Amanda Meland, the oldest sister of Cpl. T.J. Conrad of Roanoke, Va., who was posthumously promoted to sergeant, said he had spoken recently about the violent protests. Conrad, the father of a 7-month-old baby, deployed to Afghanistan in January and was to have celebrated his 23rd birthday on March 6.

“You see it on TV, you see it in the movies, but you just never expect it’s going to be your family or your soldier,” she told The Associated Press after being advised of Conrad’s death.

The bodies of Conrad and Sgt. Joshua Born, 25, of Niceville, Fla., both assigned to the Army’s Fort Stewart in Georgia, were returned Saturday to the military mortuary at Dover Air Force Base.

On Thursday, an Afghan soldier turned his gun on foreign troops, killing the two American soldiers, during a riot outside a U.S. base in Nangarhar province, officials have said.

Rising anti-American sentiments in that country over the Quran burnings have resulted in two more American deaths since: two U.S. military advisers — a lieutenant colonel and a major whose names were not immediately released — were found dead in their office with shots to the back of their heads. It is still unclear who shot the men inside a heavily secured wing of Afghanistan’s Interior Ministry, or if the attacker had been apprehended.

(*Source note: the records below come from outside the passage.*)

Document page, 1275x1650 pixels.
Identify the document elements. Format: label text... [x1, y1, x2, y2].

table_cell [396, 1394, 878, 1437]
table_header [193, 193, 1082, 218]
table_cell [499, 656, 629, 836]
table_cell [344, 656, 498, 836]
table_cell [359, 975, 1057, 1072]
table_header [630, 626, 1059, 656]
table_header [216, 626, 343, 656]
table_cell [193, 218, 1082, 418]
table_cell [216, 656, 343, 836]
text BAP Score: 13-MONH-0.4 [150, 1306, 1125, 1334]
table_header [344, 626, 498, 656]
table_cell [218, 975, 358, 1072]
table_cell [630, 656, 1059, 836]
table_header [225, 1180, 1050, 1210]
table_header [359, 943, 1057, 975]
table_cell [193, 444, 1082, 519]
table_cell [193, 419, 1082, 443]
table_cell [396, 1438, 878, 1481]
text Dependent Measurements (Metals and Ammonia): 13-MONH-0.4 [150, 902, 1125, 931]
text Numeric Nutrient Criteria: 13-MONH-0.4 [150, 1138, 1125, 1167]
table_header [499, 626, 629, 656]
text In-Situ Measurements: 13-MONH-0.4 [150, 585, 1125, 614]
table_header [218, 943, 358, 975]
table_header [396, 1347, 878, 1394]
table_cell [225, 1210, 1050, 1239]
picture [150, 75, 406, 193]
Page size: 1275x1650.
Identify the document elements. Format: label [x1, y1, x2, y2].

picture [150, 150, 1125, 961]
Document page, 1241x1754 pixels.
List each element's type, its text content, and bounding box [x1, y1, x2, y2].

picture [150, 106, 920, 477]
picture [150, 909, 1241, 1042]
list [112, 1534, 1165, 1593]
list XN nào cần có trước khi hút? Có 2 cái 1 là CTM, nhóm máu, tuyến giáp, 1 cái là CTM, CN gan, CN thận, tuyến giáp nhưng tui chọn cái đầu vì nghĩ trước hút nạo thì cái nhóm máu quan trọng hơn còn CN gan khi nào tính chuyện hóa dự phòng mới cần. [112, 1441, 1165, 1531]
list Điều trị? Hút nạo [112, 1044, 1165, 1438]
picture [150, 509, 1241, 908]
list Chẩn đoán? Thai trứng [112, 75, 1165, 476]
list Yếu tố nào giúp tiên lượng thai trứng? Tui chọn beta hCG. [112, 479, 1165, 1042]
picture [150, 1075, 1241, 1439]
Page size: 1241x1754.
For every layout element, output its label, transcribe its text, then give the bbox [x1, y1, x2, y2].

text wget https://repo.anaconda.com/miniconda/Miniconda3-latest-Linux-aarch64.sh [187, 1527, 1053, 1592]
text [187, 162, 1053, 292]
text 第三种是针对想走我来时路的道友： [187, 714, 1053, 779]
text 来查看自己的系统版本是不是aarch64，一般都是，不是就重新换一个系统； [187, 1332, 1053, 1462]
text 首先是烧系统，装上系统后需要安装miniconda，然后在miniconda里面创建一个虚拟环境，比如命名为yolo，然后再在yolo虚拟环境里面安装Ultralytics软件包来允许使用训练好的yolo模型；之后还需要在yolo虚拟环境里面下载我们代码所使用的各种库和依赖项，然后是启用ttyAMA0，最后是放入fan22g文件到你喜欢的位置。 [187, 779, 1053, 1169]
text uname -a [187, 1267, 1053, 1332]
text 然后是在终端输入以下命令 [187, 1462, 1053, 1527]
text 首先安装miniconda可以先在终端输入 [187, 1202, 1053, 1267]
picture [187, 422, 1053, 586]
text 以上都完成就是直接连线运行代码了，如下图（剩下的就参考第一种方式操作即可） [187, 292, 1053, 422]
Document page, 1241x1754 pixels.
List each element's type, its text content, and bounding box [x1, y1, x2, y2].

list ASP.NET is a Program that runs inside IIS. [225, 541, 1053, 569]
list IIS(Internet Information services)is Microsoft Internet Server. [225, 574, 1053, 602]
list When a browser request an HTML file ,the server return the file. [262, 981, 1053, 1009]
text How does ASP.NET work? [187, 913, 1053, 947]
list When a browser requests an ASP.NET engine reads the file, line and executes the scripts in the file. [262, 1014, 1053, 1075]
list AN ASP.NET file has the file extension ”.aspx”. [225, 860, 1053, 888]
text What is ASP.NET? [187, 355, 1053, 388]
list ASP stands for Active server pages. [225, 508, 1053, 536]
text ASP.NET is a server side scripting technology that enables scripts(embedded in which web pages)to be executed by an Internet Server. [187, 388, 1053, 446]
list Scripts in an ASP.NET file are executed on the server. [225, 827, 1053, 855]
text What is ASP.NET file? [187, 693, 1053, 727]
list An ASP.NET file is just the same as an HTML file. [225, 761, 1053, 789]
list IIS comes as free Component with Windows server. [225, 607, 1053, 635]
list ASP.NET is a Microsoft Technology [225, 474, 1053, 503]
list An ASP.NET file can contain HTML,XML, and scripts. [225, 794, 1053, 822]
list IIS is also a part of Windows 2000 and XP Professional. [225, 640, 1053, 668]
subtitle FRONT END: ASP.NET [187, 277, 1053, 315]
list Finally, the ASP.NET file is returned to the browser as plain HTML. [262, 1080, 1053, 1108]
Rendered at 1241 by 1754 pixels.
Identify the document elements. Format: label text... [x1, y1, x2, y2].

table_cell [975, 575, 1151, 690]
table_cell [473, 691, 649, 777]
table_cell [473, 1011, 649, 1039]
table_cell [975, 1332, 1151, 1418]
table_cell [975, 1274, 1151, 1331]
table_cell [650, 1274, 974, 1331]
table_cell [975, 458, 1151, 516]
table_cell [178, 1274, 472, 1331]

On Saturday, white-gloved military teams somberly lifted the flag-draped cases bearing the remains of Conrad and Born from an arriving plane at Dover Air Force Base before transferring them to the mortuary.

Contacted by AP, Meland said Conrad was in good spirits Wednesday when she and other relatives last spoke with him via Skype. She added: “… He did say that things were starting to get crazy from the backlash.”

Conrad wanted to make the military his career, planning to re-enlist and hoping to be stationed at Fort Eustis, Va., to be closer to family, according to his sister. Meland also said he was hoping to have another baby.

Meland said Conrad’s widow, Holly, was not at the couple’s house when military officials initially came to notify her of his death. “They had come earlier, but she was not there. She had actually just mailed out his birthday package,” Meland explained.

Born’s relatives could not immediately be reached.

Days of protests in Afghanistan prompted that country’s president on Sunday to appeal in a televised address to his compatriots for calm.

More than two dozen people, including the four U.S. troops, have been killed since Tuesday, when it first emerged that Qurans and religious materials had been thrown into a fire pit used to burn garbage at Bagram Air Field, a large U.S. base north of Kabul. President Barack Obama and other U.S. officials apologized and said it was a terrible mistake, but the incident has sent thousands into the streets in Afghanistan.